READING PASSAGE -
My long-term test environment has been performing manual failover. After a while, it throws the error: nodeKindToString: unknown node kind xx. By adding logs, I found that when the timeline exceeds 1024, nodeKind is overwritten by a character that has overflowed from memory.

code:

	diag_log_pgkind_snapshot(const char *tag, LocalPostgresServer *postgres)
    {
    	unsigned char *pgKindPtr = (unsigned char *) &(postgres->pgKind);
    
    	log_info("DIAGNOSTIC [%s] pgKind snapshot: postgres->pgKind=%d (0x%02x) "
    			 "bytes=[%02x %02x %02x %02x %02x %02x %02x %02x]",
    			 tag,
    			 postgres->pgKind, postgres->pgKind,
    			 pgKindPtr[-8], pgKindPtr[-7], pgKindPtr[-6], pgKindPtr[-5],
    			 pgKindPtr[-4], pgKindPtr[-3], pgKindPtr[-2], pgKindPtr[-1]);
    }

        ......

DATASET ENTRIES -

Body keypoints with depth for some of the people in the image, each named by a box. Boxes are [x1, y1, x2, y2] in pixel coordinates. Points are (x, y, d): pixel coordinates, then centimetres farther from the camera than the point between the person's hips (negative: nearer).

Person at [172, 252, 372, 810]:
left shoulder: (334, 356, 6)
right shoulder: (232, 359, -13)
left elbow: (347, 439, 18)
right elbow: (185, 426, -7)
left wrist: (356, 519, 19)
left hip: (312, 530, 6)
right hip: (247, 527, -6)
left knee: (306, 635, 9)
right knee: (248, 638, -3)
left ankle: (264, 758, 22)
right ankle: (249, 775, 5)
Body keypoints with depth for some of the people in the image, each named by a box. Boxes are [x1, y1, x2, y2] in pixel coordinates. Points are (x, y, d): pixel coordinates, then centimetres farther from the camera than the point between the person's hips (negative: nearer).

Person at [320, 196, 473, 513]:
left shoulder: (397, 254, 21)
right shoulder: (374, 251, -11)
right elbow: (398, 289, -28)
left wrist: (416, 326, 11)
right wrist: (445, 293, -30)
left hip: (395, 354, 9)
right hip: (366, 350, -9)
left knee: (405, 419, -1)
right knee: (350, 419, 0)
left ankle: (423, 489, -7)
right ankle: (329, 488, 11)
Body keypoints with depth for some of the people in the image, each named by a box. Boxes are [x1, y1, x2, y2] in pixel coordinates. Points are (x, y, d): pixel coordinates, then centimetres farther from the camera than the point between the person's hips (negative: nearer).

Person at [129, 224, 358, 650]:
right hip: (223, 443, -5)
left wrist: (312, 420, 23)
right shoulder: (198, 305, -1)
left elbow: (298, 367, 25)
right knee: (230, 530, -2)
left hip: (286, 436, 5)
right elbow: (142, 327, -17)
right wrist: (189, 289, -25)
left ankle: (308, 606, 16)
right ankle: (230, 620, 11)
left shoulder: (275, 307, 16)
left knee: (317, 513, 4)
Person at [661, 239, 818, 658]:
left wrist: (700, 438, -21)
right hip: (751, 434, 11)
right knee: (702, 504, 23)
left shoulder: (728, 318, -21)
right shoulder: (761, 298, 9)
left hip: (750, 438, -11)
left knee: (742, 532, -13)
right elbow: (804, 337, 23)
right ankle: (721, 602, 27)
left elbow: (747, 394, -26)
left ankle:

TASKS -
1. According to the failover bug report, under what condition is nodeKind overwritten?
2. Take the failover bug report further, continuing it from the point where it stops.

ANSWER LIST -
1. When the timeline exceeds 1024, nodeKind is overwritten by a character that has overflowed from memory.

2.
	diag_log_pgkind_snapshot("RPL-SNAP-03b1 enter-pgctl_identify_system", postgres);

	if (!prepare_primary_conninfo(primaryConnInfo,
								  MAXCONNINFO,
								  primaryNode->host,
								  primaryNode->port,
								  replicationSource->userName,
								  NULL, /* no database */
								  replicationSource->password,
								  replicationSource->applicationName,
								  replicationSource->sslOptions,
								  false)) /* no need for escaping */
	{
		/* errors have already been logged. */
		return false;
	}

	/*
	 * Per https://www.postgresql.org/docs/12/protocol-replication.html:
	 *
	 * To initiate streaming replication, the frontend sends the replication
	 * parameter in the startup message. A Boolean value of true (or on, yes,
	 * 1) tells the backend to go into physical replication walsender mode,
	 * wherein a small set of replication commands, shown below, can be issued
	 * instead of SQL statements.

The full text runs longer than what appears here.